Microscopic Attention: Poem-making and Molecular Change
Come understand poetry as a molecular-scale process of care and conservation in the face of climate change with poet Éireann Lorsung!
Reservations
Not Required
Pricing
- Suggested Donation: $5.00
Location
Mather Auditorium


Climate change demands immediate and large-scale responses—responses at the scale of policy, government, and institutional life. But poetry works at a completely different scale: the scale of the syllable and of the changing light on winter afternoons. How and why might we understand poetry as a molecular-scale process of care and conservation in the face of climate and other catastrophes? And why might we take heart from this understanding?
Poets can't "change the world" in the way policymakers can, and poetry is not often received as world-changing, the way work in the hard sciences is. Nevertheless, poetry trains writers and readers in repeated attention to minute patterns, and that training can be brought to bear on the world around us, and can ground claims we make about how to live together on this planet.
As a poet, and like most people, the levers of power are out of Éireann Lorsung’s grasp—but change at the scale of the molecule is available, practical, and puts her in league with others who are working at this scale and beyond to make change. In her own work, “microscopic attention” takes the form of data (weather, temperature, appearance of plants/animals) collected through repeated walking within limited circumferences. This process allows her to formulate poetic claims about value and about beauty, and these in turn have formed her understandings of responsibility and relationship in our fragile world.

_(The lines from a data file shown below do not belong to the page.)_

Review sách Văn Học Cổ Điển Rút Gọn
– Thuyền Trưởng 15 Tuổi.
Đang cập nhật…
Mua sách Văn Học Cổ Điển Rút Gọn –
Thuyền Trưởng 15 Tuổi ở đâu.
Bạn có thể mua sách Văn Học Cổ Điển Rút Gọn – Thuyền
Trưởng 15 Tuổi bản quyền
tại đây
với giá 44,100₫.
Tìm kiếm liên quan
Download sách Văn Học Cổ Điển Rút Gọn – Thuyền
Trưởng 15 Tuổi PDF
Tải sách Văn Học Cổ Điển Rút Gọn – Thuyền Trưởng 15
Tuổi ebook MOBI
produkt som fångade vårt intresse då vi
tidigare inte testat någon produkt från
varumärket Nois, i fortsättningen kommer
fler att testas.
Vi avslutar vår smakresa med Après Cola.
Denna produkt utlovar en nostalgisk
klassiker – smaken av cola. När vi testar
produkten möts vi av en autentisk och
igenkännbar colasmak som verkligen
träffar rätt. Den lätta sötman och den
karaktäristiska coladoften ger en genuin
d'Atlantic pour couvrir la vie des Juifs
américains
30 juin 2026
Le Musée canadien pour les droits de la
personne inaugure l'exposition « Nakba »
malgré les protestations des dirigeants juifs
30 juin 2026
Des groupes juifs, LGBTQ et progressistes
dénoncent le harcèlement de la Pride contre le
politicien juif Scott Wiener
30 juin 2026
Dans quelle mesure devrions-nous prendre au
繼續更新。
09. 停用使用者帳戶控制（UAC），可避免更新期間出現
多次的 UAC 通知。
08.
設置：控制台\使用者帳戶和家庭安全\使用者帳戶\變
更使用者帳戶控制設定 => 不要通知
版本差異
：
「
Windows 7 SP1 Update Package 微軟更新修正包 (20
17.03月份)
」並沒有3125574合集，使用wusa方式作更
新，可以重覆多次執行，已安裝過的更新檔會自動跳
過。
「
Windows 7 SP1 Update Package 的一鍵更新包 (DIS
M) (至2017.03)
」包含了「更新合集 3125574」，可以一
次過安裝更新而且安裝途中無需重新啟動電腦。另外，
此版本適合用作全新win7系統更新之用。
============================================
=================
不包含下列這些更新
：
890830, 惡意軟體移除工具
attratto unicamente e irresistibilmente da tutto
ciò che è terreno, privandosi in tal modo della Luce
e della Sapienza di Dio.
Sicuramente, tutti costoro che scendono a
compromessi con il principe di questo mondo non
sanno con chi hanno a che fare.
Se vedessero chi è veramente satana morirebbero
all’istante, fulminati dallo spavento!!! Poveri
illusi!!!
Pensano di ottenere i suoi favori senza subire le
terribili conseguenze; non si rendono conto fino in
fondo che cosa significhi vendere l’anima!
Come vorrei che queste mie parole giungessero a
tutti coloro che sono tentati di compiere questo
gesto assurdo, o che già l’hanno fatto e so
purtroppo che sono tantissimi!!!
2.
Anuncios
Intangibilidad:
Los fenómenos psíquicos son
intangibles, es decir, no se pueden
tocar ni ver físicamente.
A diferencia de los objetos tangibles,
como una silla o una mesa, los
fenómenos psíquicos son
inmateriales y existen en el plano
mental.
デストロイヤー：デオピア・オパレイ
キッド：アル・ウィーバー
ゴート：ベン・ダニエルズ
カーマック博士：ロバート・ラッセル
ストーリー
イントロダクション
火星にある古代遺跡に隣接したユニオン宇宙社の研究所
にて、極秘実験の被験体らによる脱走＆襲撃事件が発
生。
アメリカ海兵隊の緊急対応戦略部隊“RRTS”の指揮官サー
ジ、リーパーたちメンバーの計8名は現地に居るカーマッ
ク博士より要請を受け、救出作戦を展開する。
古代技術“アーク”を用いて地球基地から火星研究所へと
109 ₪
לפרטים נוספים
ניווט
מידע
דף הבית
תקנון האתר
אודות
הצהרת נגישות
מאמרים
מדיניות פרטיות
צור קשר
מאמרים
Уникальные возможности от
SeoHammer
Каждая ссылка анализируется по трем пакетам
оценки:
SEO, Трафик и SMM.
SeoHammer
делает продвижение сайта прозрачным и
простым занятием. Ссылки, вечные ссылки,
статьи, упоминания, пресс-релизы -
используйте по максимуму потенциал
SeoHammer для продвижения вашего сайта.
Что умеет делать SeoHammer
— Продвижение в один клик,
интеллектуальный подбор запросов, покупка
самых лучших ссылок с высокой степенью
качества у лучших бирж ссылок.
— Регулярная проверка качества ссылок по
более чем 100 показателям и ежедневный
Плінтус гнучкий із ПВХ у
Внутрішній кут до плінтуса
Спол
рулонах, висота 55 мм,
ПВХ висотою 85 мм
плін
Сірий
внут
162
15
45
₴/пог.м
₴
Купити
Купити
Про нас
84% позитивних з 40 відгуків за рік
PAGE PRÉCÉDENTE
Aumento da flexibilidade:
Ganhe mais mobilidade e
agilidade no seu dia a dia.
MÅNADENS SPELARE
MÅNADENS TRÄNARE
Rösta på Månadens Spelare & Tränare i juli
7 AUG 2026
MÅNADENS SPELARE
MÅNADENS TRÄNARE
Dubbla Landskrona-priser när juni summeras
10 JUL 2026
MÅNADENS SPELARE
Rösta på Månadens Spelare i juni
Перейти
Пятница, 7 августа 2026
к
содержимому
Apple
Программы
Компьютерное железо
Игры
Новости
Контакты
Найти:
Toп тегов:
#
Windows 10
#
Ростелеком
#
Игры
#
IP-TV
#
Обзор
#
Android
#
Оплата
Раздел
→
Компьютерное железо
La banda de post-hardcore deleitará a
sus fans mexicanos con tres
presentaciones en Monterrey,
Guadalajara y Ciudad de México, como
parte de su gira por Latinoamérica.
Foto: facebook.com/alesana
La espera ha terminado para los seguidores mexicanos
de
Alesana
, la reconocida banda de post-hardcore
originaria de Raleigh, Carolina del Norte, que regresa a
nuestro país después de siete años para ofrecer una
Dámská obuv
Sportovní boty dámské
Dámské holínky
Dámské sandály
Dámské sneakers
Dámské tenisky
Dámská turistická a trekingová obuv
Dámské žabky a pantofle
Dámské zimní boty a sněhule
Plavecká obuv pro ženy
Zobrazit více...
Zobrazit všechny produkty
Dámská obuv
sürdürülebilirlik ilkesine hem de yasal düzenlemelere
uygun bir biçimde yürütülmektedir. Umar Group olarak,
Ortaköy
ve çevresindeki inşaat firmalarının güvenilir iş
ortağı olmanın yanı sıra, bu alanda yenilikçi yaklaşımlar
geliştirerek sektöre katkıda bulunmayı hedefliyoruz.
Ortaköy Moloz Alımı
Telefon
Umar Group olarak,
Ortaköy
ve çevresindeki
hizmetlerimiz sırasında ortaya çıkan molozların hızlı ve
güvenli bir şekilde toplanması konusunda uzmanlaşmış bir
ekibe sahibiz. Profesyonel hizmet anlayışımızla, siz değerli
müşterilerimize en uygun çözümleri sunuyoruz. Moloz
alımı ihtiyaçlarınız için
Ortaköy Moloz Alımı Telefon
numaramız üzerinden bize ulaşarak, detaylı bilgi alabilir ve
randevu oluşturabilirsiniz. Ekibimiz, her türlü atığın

This Ted Exford Climate Stewards lecture is supported by Dave & Loretta (Exford) Hoglund.
About the Presenter
Éireann Lorsung works in a field of images, objects, movement, and texts, and especially in the overlap between printmaking and poetry. Her publications include Pattern-book (Carcanet, 2025), The Century (2020), winner of the 2021 Maine Literary Award in Poetry, Her Book (2013), and Music for Landing Planes By (2007), named a 'new and noteworthy collection' by Poets & Writers. Milkweed Editions will publish Pink Theory! in 2026. She is a 2016 NEA Fellow and held the 2025 Mary Routt Endowed Chair of Writing at Scripps College.